### Aufgabe
Gib den folgenden Textauszug über den Regisseur Yim Ho vollständig und wortgetreu wieder.

### Textauszug
+++

Dieser Film hat im Forum eigentlich nichts zu suchen. Nicht nur weil Regisseur Yim Ho die vierzig schon reichlich überschritten hat, sondern vor allem, weil Yim schon eine ziemlich erfolgreiche und preisüberschüttete Karriere beim Fernsehen und als Autorenfilmer hinter sich gebracht hat.

Da es in Hongkong aber ebenso schwierig wie in anderen Ländern ist, für anspruchsvolle Stoffe Geld aufzutreiben, war Yim einer der ersten, die Co-Produktionen mit der Volksrepublik China durchführten. Und komischerweise wurde der so entstandene „Homecoming“ von 1984 der erste Film, der sich offensichtlich mit der britischen Entscheidung auseinandersetzte, die Kronkolonie Hongkong dem Mutterland China zurückzugeben. In „Homecoming“ (deutscher Titel bei der ZDF-Ausstrahlung 1989: „Das Dorf meiner frühen Liebe“) kehrt eine Hongkong- Chinesin in ihr südchinesisches Heimatdorf zurück und wird mit den zu erwartenden gesellschaftlichen Differenzen konfrontiert.

+++

### Dateninhalt
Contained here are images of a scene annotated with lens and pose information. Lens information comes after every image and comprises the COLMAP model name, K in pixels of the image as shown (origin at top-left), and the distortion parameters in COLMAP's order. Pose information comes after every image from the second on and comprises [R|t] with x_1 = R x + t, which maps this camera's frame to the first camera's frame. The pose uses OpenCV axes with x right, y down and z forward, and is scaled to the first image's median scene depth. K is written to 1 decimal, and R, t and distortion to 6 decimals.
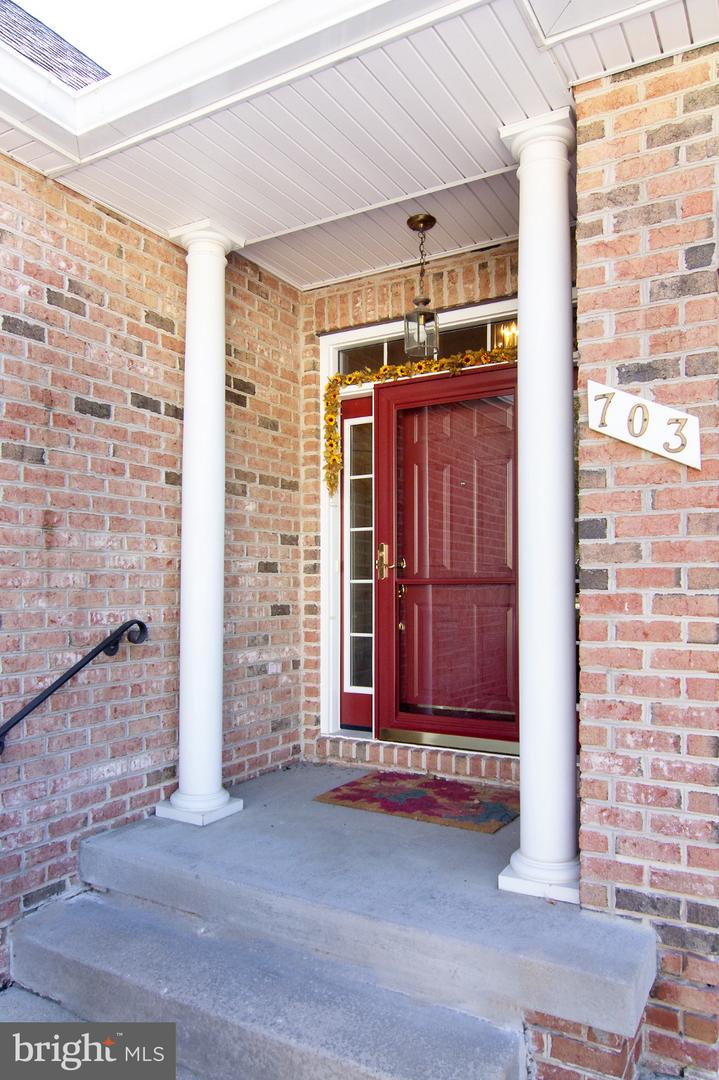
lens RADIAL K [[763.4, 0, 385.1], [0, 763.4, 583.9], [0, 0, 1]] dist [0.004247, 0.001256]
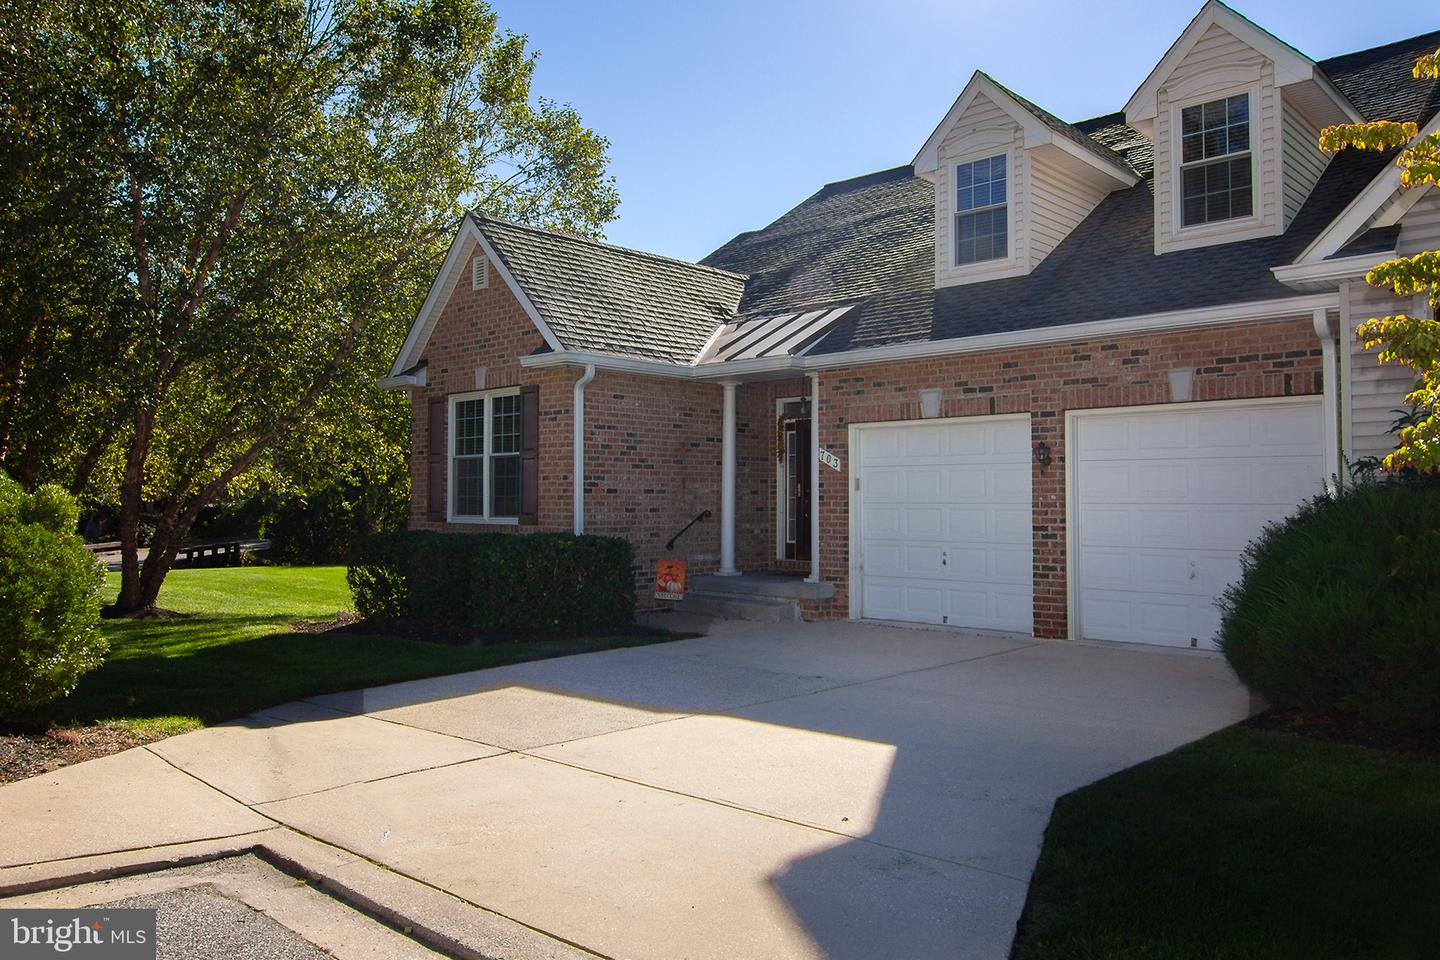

+++

### Antwort
Dieser Film hat im Forum eigentlich nichts zu suchen. Nicht nur weil Regisseur Yim Ho die vierzig schon reichlich überschritten hat, sondern vor allem, weil Yim schon eine ziemlich erfolgreiche und preisüberschüttete Karriere beim Fernsehen und als Autorenfilmer hinter sich gebracht hat.

Da es in Hongkong aber ebenso schwierig wie in anderen Ländern ist, für anspruchsvolle Stoffe Geld aufzutreiben, war Yim einer der ersten, die Co-Produktionen mit der Volksrepublik China durchführten. Und komischerweise wurde der so entstandene „Homecoming“ von 1984 der erste Film, der sich offensichtlich mit der britischen Entscheidung auseinandersetzte, die Kronkolonie Hongkong dem Mutterland China zurückzugeben. In „Homecoming“ (deutscher Titel bei der ZDF-Ausstrahlung 1989: „Das Dorf meiner frühen Liebe“) kehrt eine Hongkong- Chinesin in ihr südchinesisches Heimatdorf zurück und wird mit den zu erwartenden gesellschaftlichen Differenzen konfrontiert.